Let us format a mouse’s tail.
There’s a good reason for it: Wikipedia says, and I see no reason to disbelieve, that exactly 150 years ago (July 4th, 1862) Lewis Carroll told the daughters of his colleague the first version of the story which we now know, in written form, as Alice’s Adventures in Wonderland. And this is, obviously, a good occasion for some formatting. There is an especially attractive piece in the named book: The Mouse’s Tale, shaped like a mouse’s tail. In my earlier article on formatting poetry for small screens, I mentioned this as an example of a poem too specific to be discussed in a general-purpose tutorial. Let me now repent and discuss it. Maybe the solution presented here will inspire some good ideas for other cases; or maybe it will just entertain someone, which isn’t so bad either.
It’s obviously very easy to use fixed formatting for this poem; all you need is the & character, which, added in appropriate quantities in the beginning of each line, will shape the text accordingly.
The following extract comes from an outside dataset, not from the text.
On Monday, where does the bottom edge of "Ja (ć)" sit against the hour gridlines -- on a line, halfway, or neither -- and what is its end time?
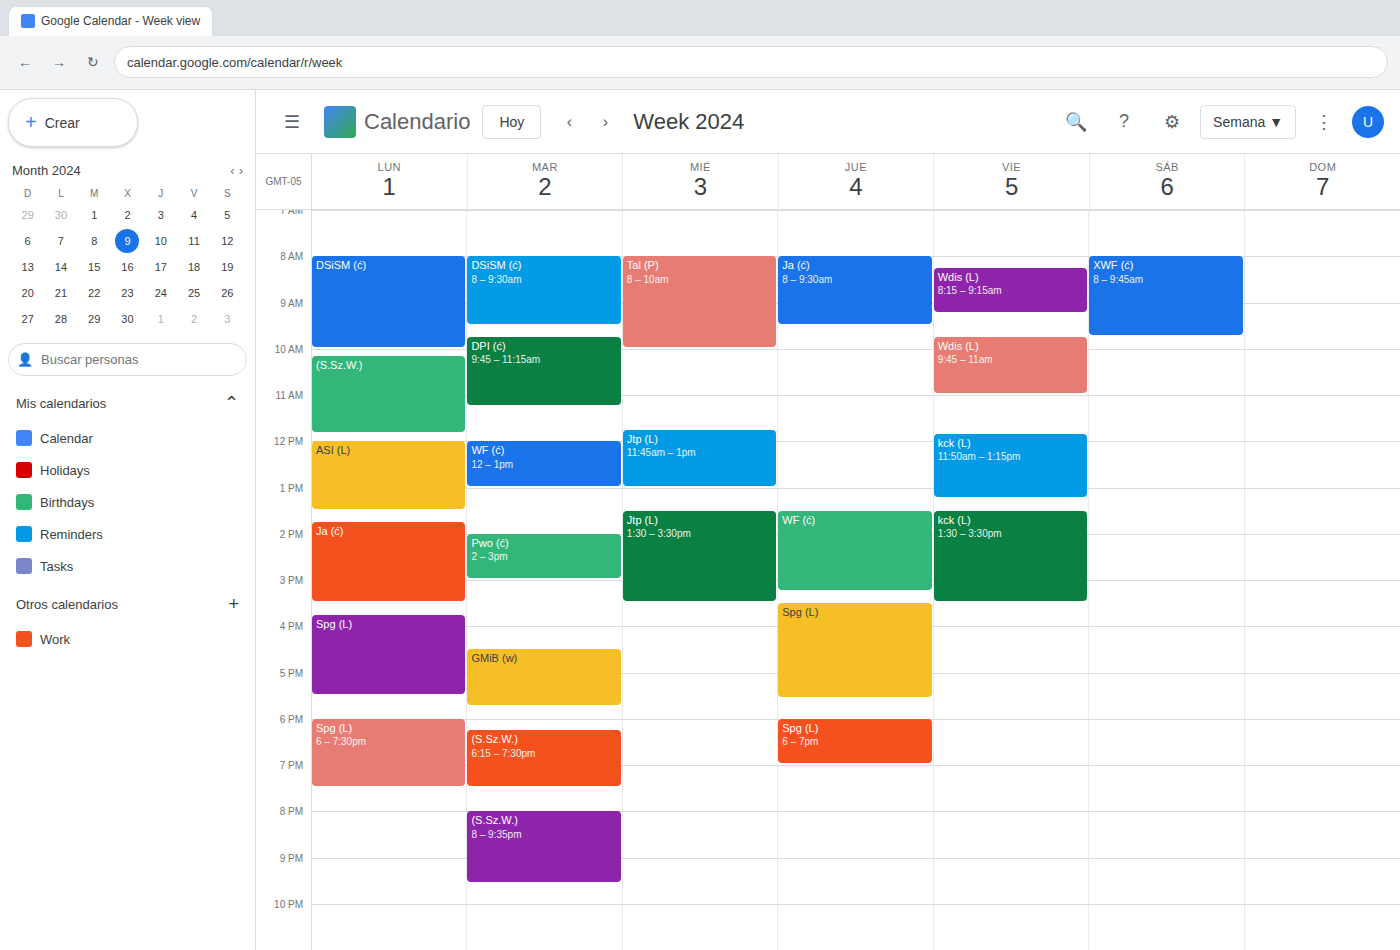
3:30 PM -- halfway between the 3 PM and 4 PM lines.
However, if we want to consider the tremendous range of screen sizes on which an e-book may be read, this solution is not perfect: a tail with wide bends will not fit onto a small screen, and a tail with narrow bends will look unworthy of a fine mouse on a wide screen.
What would be nice to have then is a tail which can vary the spread of its bends depending on the screen width, getting more strongly curved on the bigger screens, though not beyond some reasonable maximum. That isn’t at all hard when we have all the features of XHTML and CSS at our service (and whether we do always have them at our service we will discuss a bit later). Here are two known things which, put together, can do this trick for us:
- It is possible to define both width in percents and max-width in units for a div element, expressing the idea “100% of the screen width, but not wider than e.g. 20em”.
- It is possible to define a fixed width for only one cell in a one-row table, leaving the others (with ‘auto’ width) to fight for the remaining space. Do not forget to make the cells non-empty, with an inside at least. Otherwise they will not get their share of screen space.
Let us consider, for example, the following piece of code:
<table width="100%"> <tr> <td style="width: auto"> </td> <td style="width: 9em; text-align: center;">mouse</td> <td style="width: auto"> </td> <td style="width: auto"> </td> </tr> </table>
After the second cell gets its fixed portion of width, the rest is divided into three equal parts, one for each of the tree cells with “auto” width and (importantly!) identical content. As a result, the cell with text will be closer to the left edge of the table then to the right.
So, here goes the demo! Open it and play with the browser window width, very narrow window being of particular interest.
Some browsers do not allow you to make the window very narrow; that’s why we need these wide gray margins in the demo: they occupy part of the screen space, making the “page” narrower (if you still can’t make the window narrow enough, then just zoom in a little to make the text bigger).
To get a more detailed idea of how that actually works, have a look on this version of the demo where the borders of tables and cells are left visible. For even more details you may want to look into the demo’s source HTML.
Some technical problems may be encountered along this way currently. This piece of HTML is rendered uniformly in all the browsers I tried so far (four on Windows and three on Mac), Calibre is doing fine as well, and I was told the same about Azardi and Bookle. However, some other ebook-readers do not join this unanimity of browsers and get puzzled, producing a dull straight tail with no cheerful bends (not a totally unbearable rendering, but apparently inconsistent with the code, and much much worse than the one seen in the browsers). In particular, there is a known problem with ‘auto’ margins, and some inconsistent behaviours related to table formatting.
Download “Anton Mouse Poetry EPUB” mouse.epub – Downloaded 692 times – 9 KB
If you’re an eReader-developers then I encourage you to download this little sample EPUB file (click the button above), generated from the same demo code (without the gray margins, but with the colored borders, to see more precisely what actually happens), and check whether their tools agree with the popular browsers. This one-poem ebook may act, apparently, as a nice and rather untrivial table-formatting test.
If (or when) everything works, you will be rewarded with a nice twisting tail on the page.